Reagan pulled gun on mugger to save woman
As young Iowa sportscaster, 'the Gipper' confronted would-be robber with .45
June 9, 2004
wnd.com

"Leave her alone or I'll shoot you right between the shoulders!"

A line from a Clint Eastwood movie or other classic Western? Or a tough-guy line from a cop show?

No. It's Ronald Reagan – not as a movie star, but in real life – facing down a bad guy as a young man, just as he did later in life with various world leaders, tyrants and dictators.

More than 70 years ago, as IowaChannel.com reports, long-time Iowa resident Melba King was a 22-year-old nursing student.
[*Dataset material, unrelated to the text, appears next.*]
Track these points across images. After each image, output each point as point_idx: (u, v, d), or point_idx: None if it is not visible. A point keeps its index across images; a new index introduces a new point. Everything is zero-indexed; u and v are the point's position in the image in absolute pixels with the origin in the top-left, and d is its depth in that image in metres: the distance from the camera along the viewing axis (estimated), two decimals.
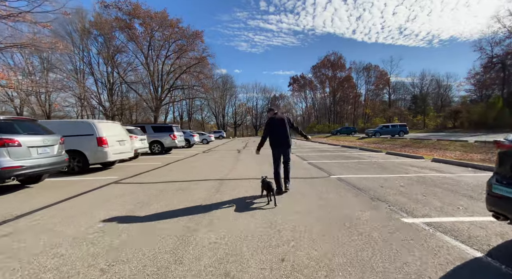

The year was 1933, and on a hot, humid autumn night, as Melba was strolling home in downtown Des Moines, she felt a gun in her back. A mugger had stolen up behind her and was demanding money.

But someone was watching out for Melba – a young Des Moines radio sportscaster named Ronald Wilson Reagan who had overheard the confrontation and immediately sprang to her rescue. Reagan pointed a .45-caliber revolver at the would-be robber from the window of the second-story rented room he lived in.

"And he said, 'Leave her alone or I'll shoot you right between the shoulders,'" King recently told KCCI-TV."

The scared mugger ran off, and Reagan went out to comfort King and walk her home.

"You stay right where you are, and I'll go get my robe and slippers and walk over with you," the youthful Reagan told her, according to King's vivid recollection.

Decades passed. The next time King saw Reagan was more than 50 years later, in 1984, when Iowa Gov. Terry Branstad asked her to attend a Republican campaign event.

Embracing on stage, Reagan laughed as he quipped to the audience and King: "This is the first time I've had a chance to tell you – the gun was empty! I didn't have any cartridges! If he hadn't run when I told him to, I was going to have to throw it at him!"

Staying in touch over the years, King's and Reagan's families exchanged birthday and Christmas cards, and comforted one another during hard times.

"The Reagans helped King when she lost her husband Harold in 1987," said the Iowa news outlet, "and now she will send Nancy Reagan a sympathy note."